> _What the task requires_: Would you output the following records verbatim and skip the images in them?

[Extracted page text data]
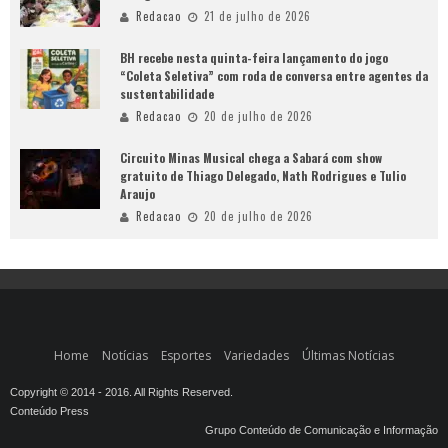
Redacao
21 de julho de 2026
BH recebe nesta quinta-feira lançamento do jogo
“Coleta Seletiva” com roda de conversa entre agentes da
sustentabilidade
Redacao
20 de julho de 2026
Circuito Minas Musical chega a Sabará com show
gratuito de Thiago Delegado, Nath Rodrigues e Tulio
Araujo
Redacao
20 de julho de 2026
Home
Notícias
Esportes
Variedades
Últimas Notícias
Copyright © 2014 - 2016. All Rights Reserved.
Conteúdo Press
Grupo Conteúdo de Comunicação e Informação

> _Solution for this task_:
Redacao
21 de julho de 2026
BH recebe nesta quinta-feira lançamento do jogo
“Coleta Seletiva” com roda de conversa entre agentes da
sustentabilidade
Redacao
20 de julho de 2026
Circuito Minas Musical chega a Sabará com show
gratuito de Thiago Delegado, Nath Rodrigues e Tulio
Araujo
Redacao
20 de julho de 2026
Home
Notícias
Esportes
Variedades
Últimas Notícias
Copyright © 2014 - 2016. All Rights Reserved.
Conteúdo Press
Grupo Conteúdo de Comunicação e Informação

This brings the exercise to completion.